Comment 31 meng 2011-01-17 02:13:40 UTC
Created attachment 42117 [details]
dmesg about stop-go
Comment 32 Chris Wilson 2011-01-17 02:22:31 UTC
In intel-gpu-tools, there is a little tool called intel_gpu_top which queries the ring status and INSTDONE.

Also can you enable CONFIG_PRINTK_TIME in your kernel builds (for all machines)?

It looks like we missing the interrupts. So watching /sys/kernel/debug/dri/0/i915_gem_interrupts to check if we are indeed rising BLT interrupts.
Comment 33 meng 2011-01-21 00:44:01 UTC
Wiht the Kernel: (drm-intel-fixes)4efe070896e1f7373c98a13713e659d1f5dee52a,it works fine.
Comment 34 meng 2011-01-23 21:30:36 UTC
Testing,in (drm-intel-next)fe4402931e43e81a4129eba41d05cf8907603af5
1.System hang (solved)
  The system is OK(run the demo 25 times).
2.But stop-go still exist
 It's a compiz problem. In gnome without compiz,it works fine.
Comment 35 meng 2011-01-23 22:53:00 UTC
Verified with Kernel: (drm-intel-next)fe4402931e43e81a4129eba41d05cf8907603af5.
And pls see the bug 33394 about screen stuttered when running the demo of 3D games wiht compiz enabled.
Comment 36 Chris Wilson 2011-01-24 02:12:47 UTC
The bug isn't fixed. We are incurring a 2-3x glyph performance penalty working around the issue.
Comment 37 meng 2011-01-25 23:22:43 UTC
Created attachment 42511 [details]
i915_gem_interrupts information

In gnome with compiz,i915_gem_interrupts information before running urbanterror and after
Comment 38 meng 2011-01-25 23:53:04 UTC
Testing,on Huronriver  
  in (drm-intel-next)5d6135012e9a7aa8a9128145ed9315eb916feea2
running urbanterror with compiz:
1.dmesg:
   [drm:i915_hangcheck_ring_idle] *ERROR* Hangcheck timer elapsed... blt ring idle [waiting on 605867, at 605867], missed IRQ?
   [drm:i915_hangcheck_ring_idle] *ERROR* Hangcheck timer elapsed... blt ring idle [waiting on 606790, at 606790], missed IRQ?
2.intel_gpu_top 
        running normally                 Screen stuttered :
        render    busy: 12-20%              render    busy:35-45%
        bitstream busy: 0%                  bitstream busy:0%
        blitter   busy:2-3                  blitter   busy:5-12%
Comment 39 meng 2011-02-14 00:35:03 UTC
In our new Huronriver (Intel Corporation Device 0116 (rev 09)),screen still stuttered when running the demo of 3D games(openarena urbanterror) with compiz enabled with (drm-intel-next)commit 9db4a9c7b2a3bd5b4952846bc0c2f58daa80ddd7.
Comment 40 Zou Nan hai 2011-02-14 23:27:02 UTC
Is is hang or just black screen on the new system?
Comment 41 meng 2011-02-14 23:59:58 UTC
(In reply to comment #40)
> Is is hang or just black screen on the new system?

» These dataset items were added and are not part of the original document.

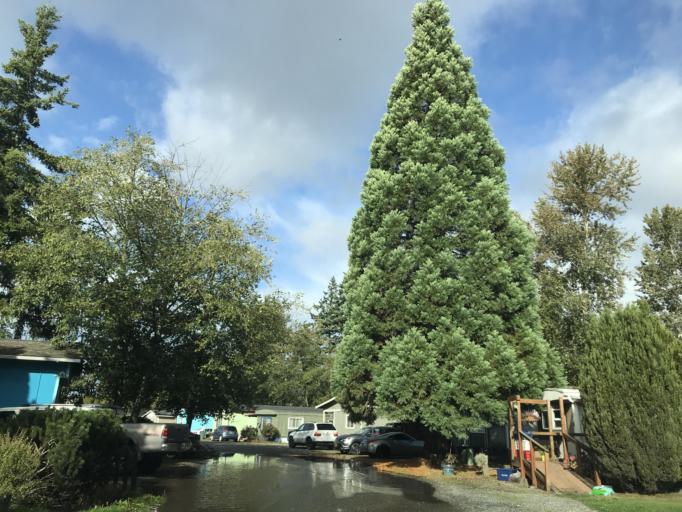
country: US
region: Washington
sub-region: Whatcom County
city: Bellingham
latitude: 48.7876
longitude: -122.4979
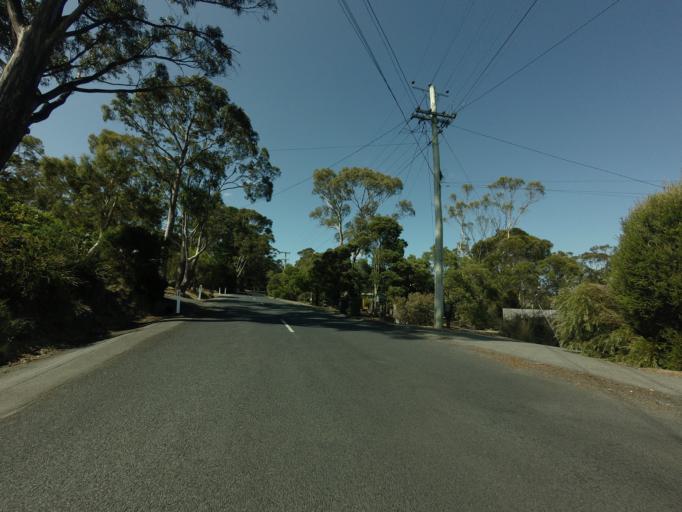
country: AU
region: Tasmania
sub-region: Kingborough
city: Taroona
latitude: -42.9261
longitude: 147.3390
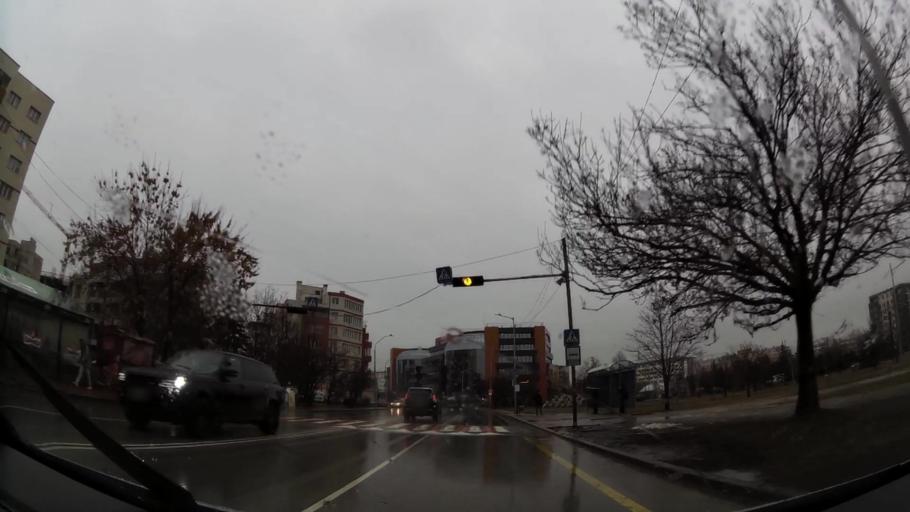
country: BG
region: Sofia-Capital
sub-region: Stolichna Obshtina
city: Sofia
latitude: 42.6559
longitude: 23.3495
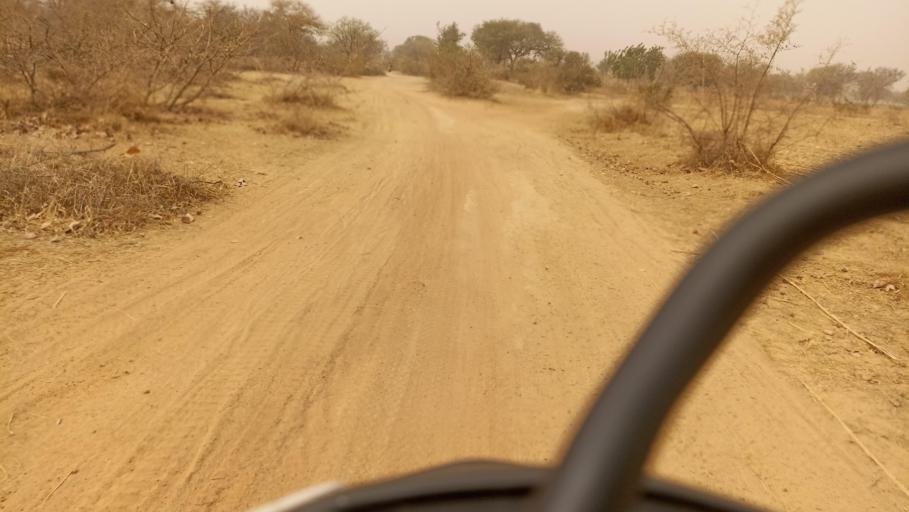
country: BF
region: Nord
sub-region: Province du Zondoma
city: Gourcy
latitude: 13.2796
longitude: -2.5336
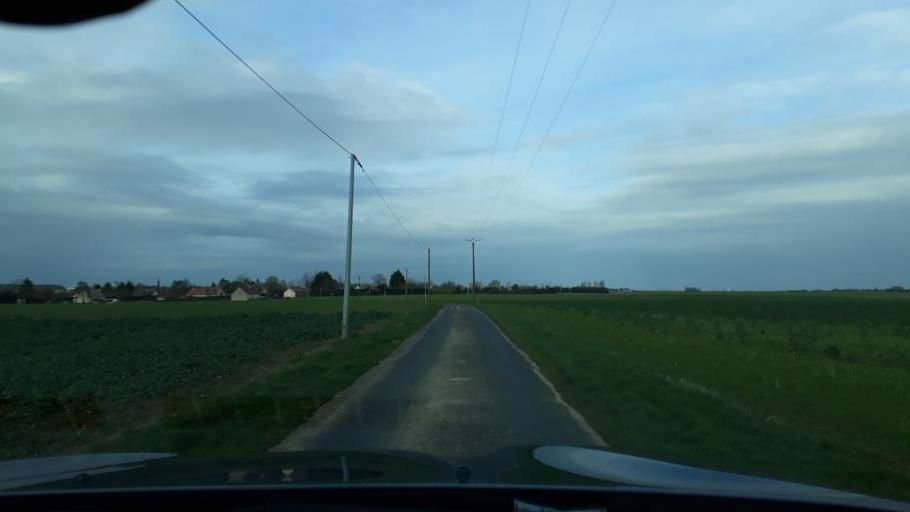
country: FR
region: Centre
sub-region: Departement du Loir-et-Cher
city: Mer
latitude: 47.7957
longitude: 1.4873
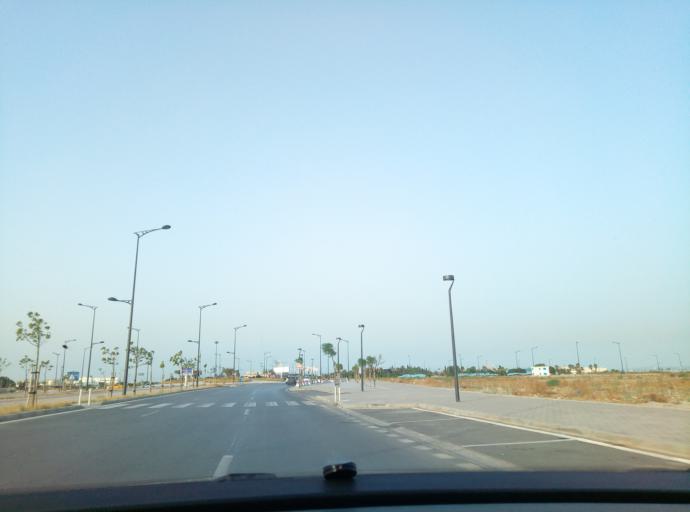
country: TN
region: Ariana
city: Ariana
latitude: 36.8288
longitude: 10.2118
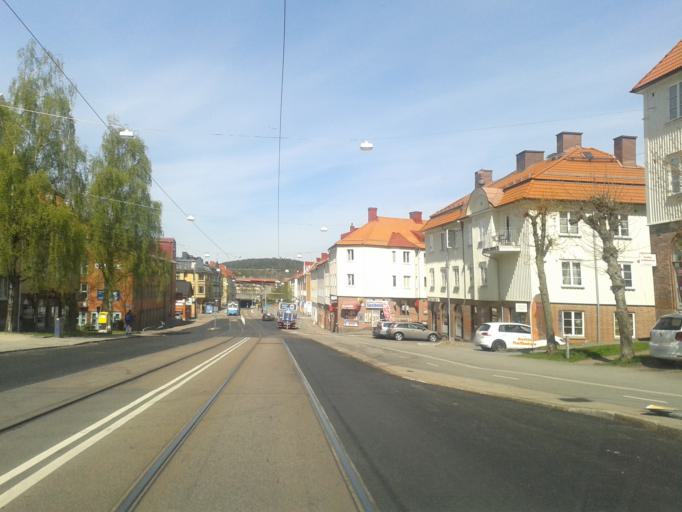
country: SE
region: Vaestra Goetaland
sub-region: Goteborg
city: Goeteborg
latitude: 57.7192
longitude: 12.0055
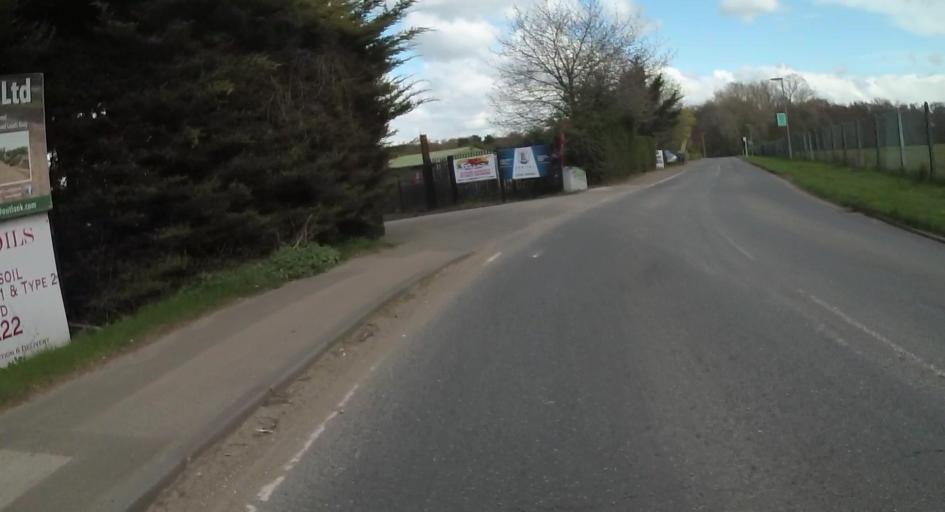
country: GB
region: England
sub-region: Surrey
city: Ottershaw
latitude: 51.3524
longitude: -0.5154
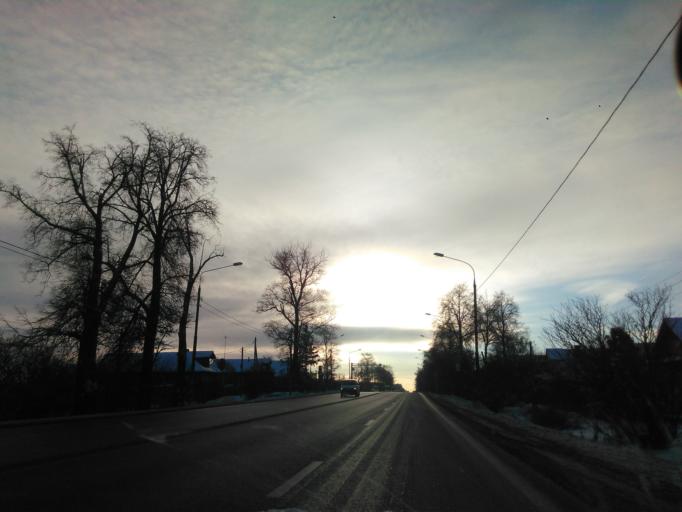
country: RU
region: Moskovskaya
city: Spas-Zaulok
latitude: 56.4705
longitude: 36.5818
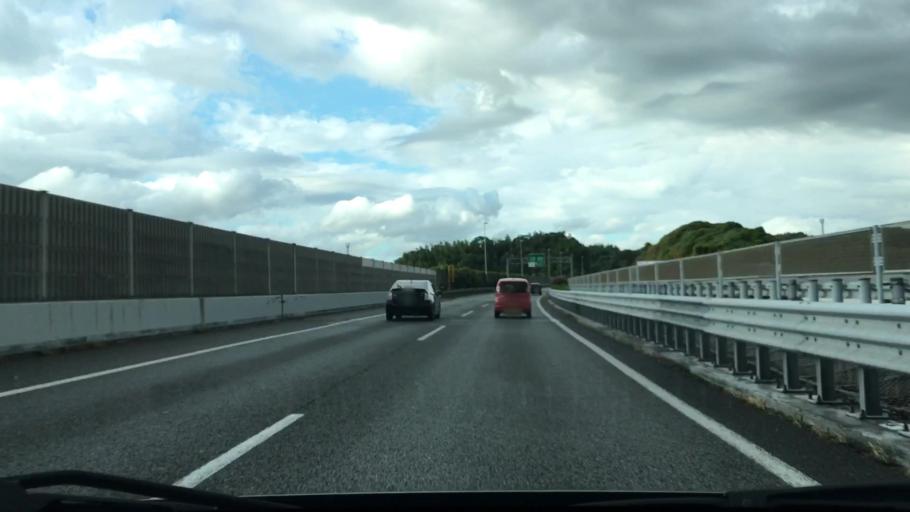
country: JP
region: Fukuoka
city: Koga
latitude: 33.7142
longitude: 130.4903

Not hang or black screen.It's just screen stuttered (Bug 33394).
Comment 42 Gordon Jin 2011-02-15 00:55:30 UTC
Meng, if you want to check if this problem exists on the new Huron River machine (with rev09), you'd better use a kernel without the patch mentioned in https://bugs.freedesktop.org/show_bug.cgi?id=32752#c26, e.g. you may use the kernel mentioned in comment 23 or 25.

If you want to track the stuttered issue, you should track in Bug#33394.
Comment 43 Gordon Jin 2011-02-28 23:25:08 UTC
Chris, is the workaround patch (mentioned in comment#26) still in upstream? Do you need us testing Huron River rev09 which we got recently? (previously we were testing with Huron River rev08)
Comment 44 Chris Wilson 2011-03-01 01:51:53 UTC
The workaround is still in upstream. I haven't had long enough to be sure that my rev09 HuronRiver is stable. I've not experienced any of the umpteen OOPS we have filed against SNB, so it might well be... I just hesitate to reintroduce another potential random hang whilst we have random hangs unresolved!
Comment 45 Chris Wilson 2011-03-02 15:18:34 UTC
The semaphores are enabled again in -next, and we are tracking the stuttering in another bug #33394.

So close this pending and hope that the hangs related to GPU semaphores are truly fixed...
Comment 46 meng 2011-03-08 00:49:13 UTC
Verified with commit 467cffba85791cdfce38c124d75bd578f4bb8625,it works fine when running the demo of urbanterror(16 times) a Huron River(0126 rev08).